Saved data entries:
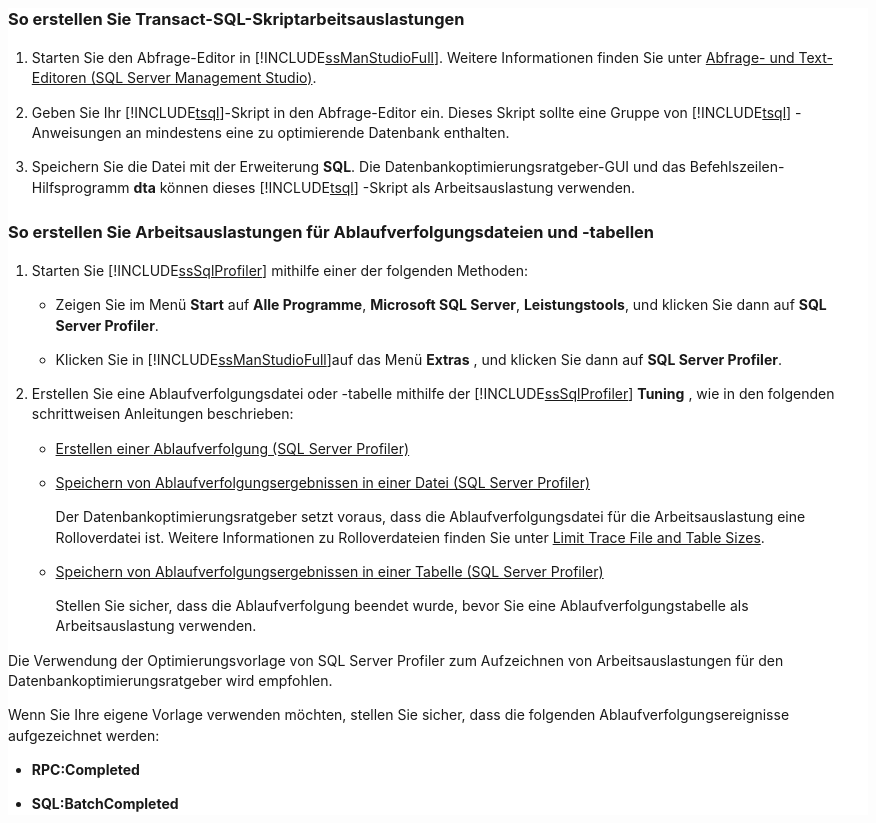 ###  <a name="SSMS"></a> So erstellen Sie Transact-SQL-Skriptarbeitsauslastungen  
  
1.  Starten Sie den Abfrage-Editor in [!INCLUDE[ssManStudioFull](../../includes/ssmanstudiofull-md.md)]. Weitere Informationen finden Sie unter [Abfrage- und Text-Editoren &#40;SQL Server Management Studio&#41;](../../relational-databases/scripting/query-and-text-editors-sql-server-management-studio.md).  
  
2.  Geben Sie Ihr [!INCLUDE[tsql](../../includes/tsql-md.md)]-Skript in den Abfrage-Editor ein. Dieses Skript sollte eine Gruppe von [!INCLUDE[tsql](../../includes/tsql-md.md)] -Anweisungen an mindestens eine zu optimierende Datenbank enthalten.  
  
3.  Speichern Sie die Datei mit der Erweiterung **SQL**. Die Datenbankoptimierungsratgeber-GUI und das Befehlszeilen-Hilfsprogramm **dta** können dieses [!INCLUDE[tsql](../../includes/tsql-md.md)] -Skript als Arbeitsauslastung verwenden.  
  
###  <a name="Profiler"></a> So erstellen Sie Arbeitsauslastungen für Ablaufverfolgungsdateien und -tabellen  
  
1.  Starten Sie [!INCLUDE[ssSqlProfiler](../../includes/sssqlprofiler-md.md)] mithilfe einer der folgenden Methoden:  
  
    -   Zeigen Sie im Menü **Start** auf **Alle Programme**, **Microsoft SQL Server**, **Leistungstools**, und klicken Sie dann auf **SQL Server Profiler**.  
  
    -   Klicken Sie in [!INCLUDE[ssManStudioFull](../../includes/ssmanstudiofull-md.md)]auf das Menü **Extras** , und klicken Sie dann auf **SQL Server Profiler**.  
  
2.  Erstellen Sie eine Ablaufverfolgungsdatei oder -tabelle mithilfe der [!INCLUDE[ssSqlProfiler](../../includes/sssqlprofiler-md.md)] **Tuning** , wie in den folgenden schrittweisen Anleitungen beschrieben:  
  
    -   [Erstellen einer Ablaufverfolgung &#40;SQL Server Profiler&#41;](../../tools/sql-server-profiler/create-a-trace-sql-server-profiler.md)  
  
    -   [Speichern von Ablaufverfolgungsergebnissen in einer Datei &#40;SQL Server Profiler&#41;](../../tools/sql-server-profiler/save-trace-results-to-a-file-sql-server-profiler.md)  
  
         Der Datenbankoptimierungsratgeber setzt voraus, dass die Ablaufverfolgungsdatei für die Arbeitsauslastung eine Rolloverdatei ist. Weitere Informationen zu Rolloverdateien finden Sie unter [Limit Trace File and Table Sizes](../../relational-databases/sql-trace/limit-trace-file-and-table-sizes.md).  
  
    -   [Speichern von Ablaufverfolgungsergebnissen in einer Tabelle &#40;SQL Server Profiler&#41;](../../tools/sql-server-profiler/save-trace-results-to-a-table-sql-server-profiler.md)  
  
         Stellen Sie sicher, dass die Ablaufverfolgung beendet wurde, bevor Sie eine Ablaufverfolgungstabelle als Arbeitsauslastung verwenden.  
  
 Die Verwendung der Optimierungsvorlage von SQL Server Profiler zum Aufzeichnen von Arbeitsauslastungen für den Datenbankoptimierungsratgeber wird empfohlen.  
  
 Wenn Sie Ihre eigene Vorlage verwenden möchten, stellen Sie sicher, dass die folgenden Ablaufverfolgungsereignisse aufgezeichnet werden:  
  
-   **RPC:Completed**  
  
-   **SQL:BatchCompleted**  
  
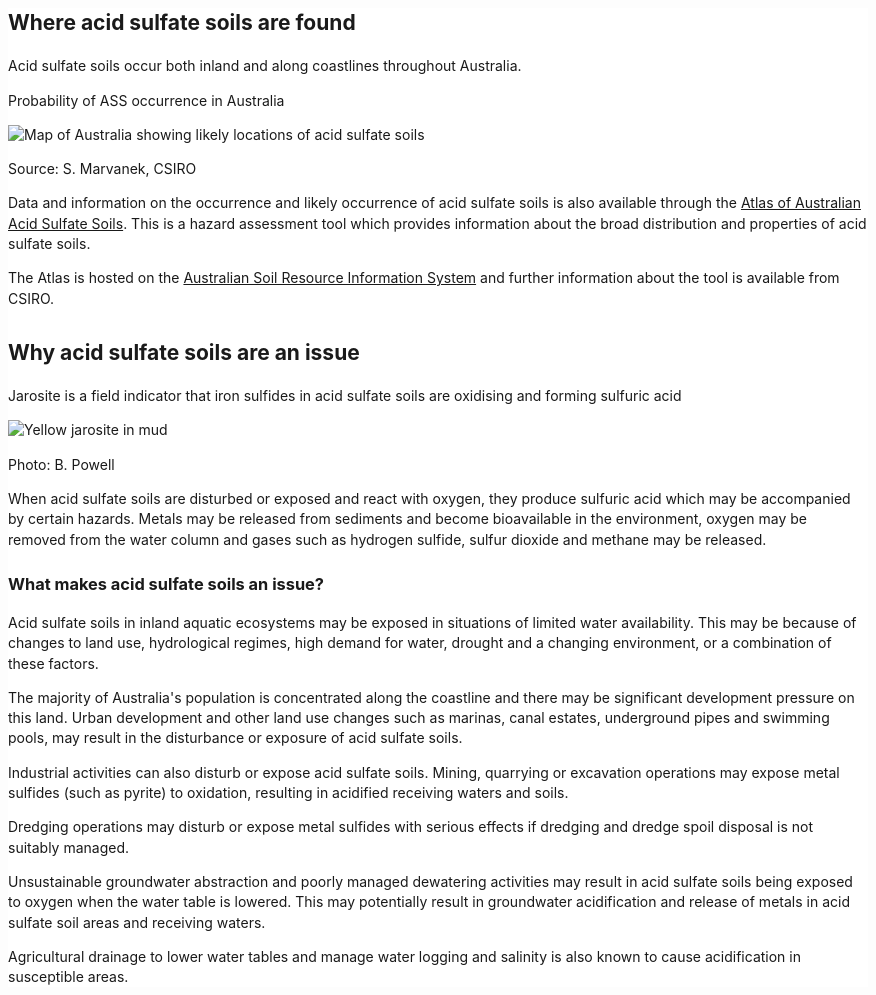 <h2>Where acid sulfate soils are found</h2>

<p>Acid sulfate soils occur both inland and along coastlines throughout Australia.</p>

<p>Probability of ASS occurrence in Australia</p>

<p><img alt="Map of Australia showing likely locations of acid sulfate soils" src="http://www.agriculture.gov.au/SiteCollectionImages/water/ass-probability-map-steve-marvanek.gif" /></p>

<p>Source: S. Marvanek, CSIRO</p>

<p>Data and information on the occurrence and likely occurrence of acid sulfate soils is also available through the&nbsp;<a href="http://www.asris.csiro.au/themes/AcidSulfateSoils.html">Atlas of Australian Acid Sulfate Soils</a>. This is a hazard assessment tool which provides information about the broad distribution and properties of acid sulfate soils.</p>

<p>The Atlas is hosted on the&nbsp;<a href="http://www.asris.csiro.au/index_ie.html">Australian Soil Resource Information System</a>&nbsp;and further information about the tool is available from CSIRO.</p>

<h2>Why acid sulfate soils are an issue</h2>

<p>Jarosite is a field indicator that iron sulfides in acid sulfate soils are oxidising and forming sulfuric acid</p>

<p><img alt="Yellow jarosite in mud" src="http://www.agriculture.gov.au/SiteCollectionImages/water/jarosite-b-powell.jpg" /></p>

<p>Photo: B. Powell</p>

<p>When acid sulfate soils are disturbed or exposed and react with oxygen, they produce sulfuric acid which may be accompanied by certain hazards. Metals may be released from sediments and become bioavailable in the environment, oxygen may be removed from the water column and gases such as hydrogen sulfide, sulfur dioxide and methane may be released.</p>

<h3>What makes acid sulfate soils an issue?</h3>

<p>Acid sulfate soils in inland aquatic ecosystems may be exposed in situations of limited water availability. This may be because of changes to land use, hydrological regimes, high demand for water, drought and a changing environment, or a combination of these factors.</p>

<p>The majority of Australia&#39;s population is concentrated along the coastline and there may be significant development pressure on this land. Urban development and other land use changes such as marinas, canal estates, underground pipes and swimming pools, may result in the disturbance or exposure of acid sulfate soils.</p>

<p>Industrial activities can also disturb or expose acid sulfate soils. Mining, quarrying or excavation operations may expose metal sulfides (such as pyrite) to oxidation, resulting in acidified receiving waters and soils.</p>

<p>Dredging operations may disturb or expose metal sulfides with serious effects if dredging and dredge spoil disposal is not suitably managed.</p>

<p>Unsustainable groundwater abstraction and poorly managed dewatering activities may result in acid sulfate soils being exposed to oxygen when the water table is lowered. This may potentially result in groundwater acidification and release of metals in acid sulfate soil areas and receiving waters.</p>

<p>Agricultural drainage to lower water tables and manage water logging and salinity is also known to cause acidification in susceptible areas.</p>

> What is expected
Exact repeat, pictures omitted: give every line from the top of the records down to and including the line with "in einer Datei".

> Result of this exercise
 ###  <a name="SSMS"></a> So erstellen Sie Transact-SQL-Skriptarbeitsauslastungen  
  
1.  Starten Sie den Abfrage-Editor in [!INCLUDE[ssManStudioFull](../../includes/ssmanstudiofull-md.md)]. Weitere Informationen finden Sie unter [Abfrage- und Text-Editoren &#40;SQL Server Management Studio&#41;](../../relational-databases/scripting/query-and-text-editors-sql-server-management-studio.md).  
  
2.  Geben Sie Ihr [!INCLUDE[tsql](../../includes/tsql-md.md)]-Skript in den Abfrage-Editor ein. Dieses Skript sollte eine Gruppe von [!INCLUDE[tsql](../../includes/tsql-md.md)] -Anweisungen an mindestens eine zu optimierende Datenbank enthalten.  
  
3.  Speichern Sie die Datei mit der Erweiterung **SQL**. Die Datenbankoptimierungsratgeber-GUI und das Befehlszeilen-Hilfsprogramm **dta** können dieses [!INCLUDE[tsql](../../includes/tsql-md.md)] -Skript als Arbeitsauslastung verwenden.  
  
###  <a name="Profiler"></a> So erstellen Sie Arbeitsauslastungen für Ablaufverfolgungsdateien und -tabellen  
  
1.  Starten Sie [!INCLUDE[ssSqlProfiler](../../includes/sssqlprofiler-md.md)] mithilfe einer der folgenden Methoden:  
  
    -   Zeigen Sie im Menü **Start** auf **Alle Programme**, **Microsoft SQL Server**, **Leistungstools**, und klicken Sie dann auf **SQL Server Profiler**.  
  
    -   Klicken Sie in [!INCLUDE[ssManStudioFull](../../includes/ssmanstudiofull-md.md)]auf das Menü **Extras** , und klicken Sie dann auf **SQL Server Profiler**.  
  
2.  Erstellen Sie eine Ablaufverfolgungsdatei oder -tabelle mithilfe der [!INCLUDE[ssSqlProfiler](../../includes/sssqlprofiler-md.md)] **Tuning** , wie in den folgenden schrittweisen Anleitungen beschrieben:  
  
    -   [Erstellen einer Ablaufverfolgung &#40;SQL Server Profiler&#41;](../../tools/sql-server-profiler/create-a-trace-sql-server-profiler.md)  
  
    -   [Speichern von Ablaufverfolgungsergebnissen in einer Datei &#40;SQL Server Profiler&#41;](../../tools/sql-server-profiler/save-trace-results-to-a-file-sql-server-profiler.md)  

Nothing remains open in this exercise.